*THE RECORDS*.
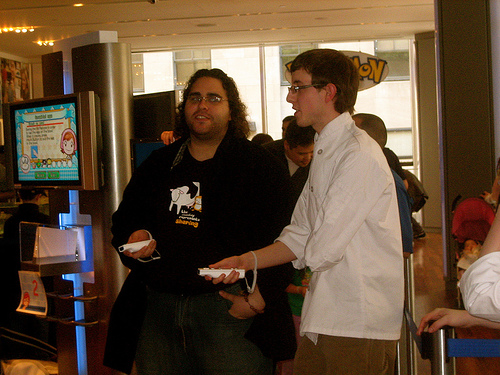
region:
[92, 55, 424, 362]
these two guys are playing a game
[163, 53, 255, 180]
this man has longish hair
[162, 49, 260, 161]
this hair is very dark & appears very curly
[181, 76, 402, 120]
both men are wearing glasses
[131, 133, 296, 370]
this man is dressed in black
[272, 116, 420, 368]
this fella has on a white shirt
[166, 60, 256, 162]
this man has facial hair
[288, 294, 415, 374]
this man has on brown pants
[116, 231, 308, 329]
the game controllers are white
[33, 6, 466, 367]
these people are in a public place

*TASK INSTRUCTIONS*. Retype all of the lines above without any changes, and leave the picture out of your copy.

*ANSWER TO THE PROBLEM*.
region:
[92, 55, 424, 362]
these two guys are playing a game
[163, 53, 255, 180]
this man has longish hair
[162, 49, 260, 161]
this hair is very dark & appears very curly
[181, 76, 402, 120]
both men are wearing glasses
[131, 133, 296, 370]
this man is dressed in black
[272, 116, 420, 368]
this fella has on a white shirt
[166, 60, 256, 162]
this man has facial hair
[288, 294, 415, 374]
this man has on brown pants
[116, 231, 308, 329]
the game controllers are white
[33, 6, 466, 367]
these people are in a public place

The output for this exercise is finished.